In the quiet mornings, when there wasn’t much to see, Mrs. Trestle brought her knitting. The dancers were much more subdued at this early hour and appeared to be saving their strength (what little of it there was) for the evening, when the ballroom boxes and grandstands would swell with those who came from as far away as Seattle to see what had been banned both there and in its companion metropolis, Tacoma. Arbiters of morality in both cities branded dance marathons cruel and indecent, and attractive to only the riff and raff of society.

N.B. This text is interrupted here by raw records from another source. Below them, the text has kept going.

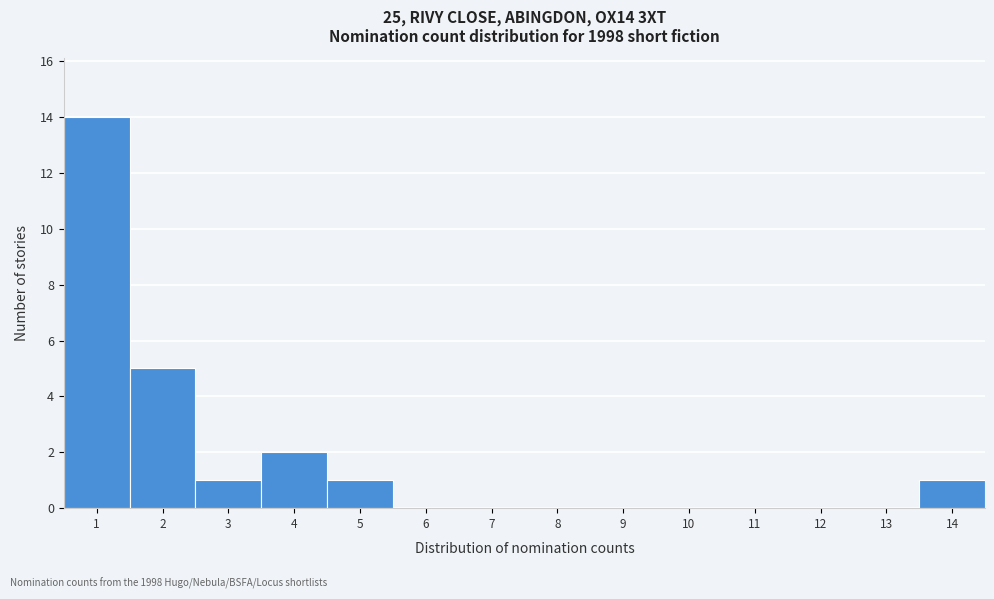

Reading left to right, list every bar in this chart as the range it spans on the x-axis followed by its height. The values are not printed on the chart, so give them approximately, as read against the axis.

0.5 to 1.5: 14
1.5 to 2.5: 5
2.5 to 3.5: 1
3.5 to 4.5: 2
4.5 to 5.5: 1
5.5 to 6.5: 0
6.5 to 7.5: 0
7.5 to 8.5: 0
8.5 to 9.5: 0
9.5 to 10.5: 0
10.5 to 11.5: 0
11.5 to 12.5: 0
12.5 to 13.5: 0
13.5 to 14.5: 1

The dance marathon attended by Mmes. McLatchy and Trestle in the Century Ballroom of Fife, Washington, was not so different from any other. Most of the spectators came to see the live drama of bedraggled human endurance — to take voyeuristic pleasure in witnessing hardship and peril from a safe distance, and to thank their lucky stars that it was not they out there on that punishing dance floor. It was a ghoulish thing. But this was not the reason that Mrs. McLatchy and Mrs. Trestle came. They came to cheer on their favorites.
Each woman had selected two couples early on for whom she would root— two so that if one dropped out or was purposefully eliminated from the competition, there would still be a couple left to pin her hopes on.
“47 and 93,” said Mrs. McLatchy, pointing out her favorites to Mrs. Trestle with one of the latter’s unemployed knitting needles. “And you?”
“Numbers 13 and 62.”
“Why those two?” asked Mrs. McLatchy, who did not like to knit, and so was in daily possession of crossword puzzles instead. As Mrs. Trestle considered the question, Mrs. McLatchy plucked up a crustless cucumber sandwich from the little picnic basket resting on the floor at her feet. There were crackers in there as well, and a little cool stainless steel tub of some sort of pâté that Mrs. Trestle couldn’t identify.
Finally, Mrs. Trestle replied: “I looked them all over on the first day. I can spot the professionals — the ones who make money from dancing. I don’t like it that they let the professionals in here. The specialty acts are always entertaining, but I know for a fact that many of these dancers are vaudevillians who are being paid on the side.”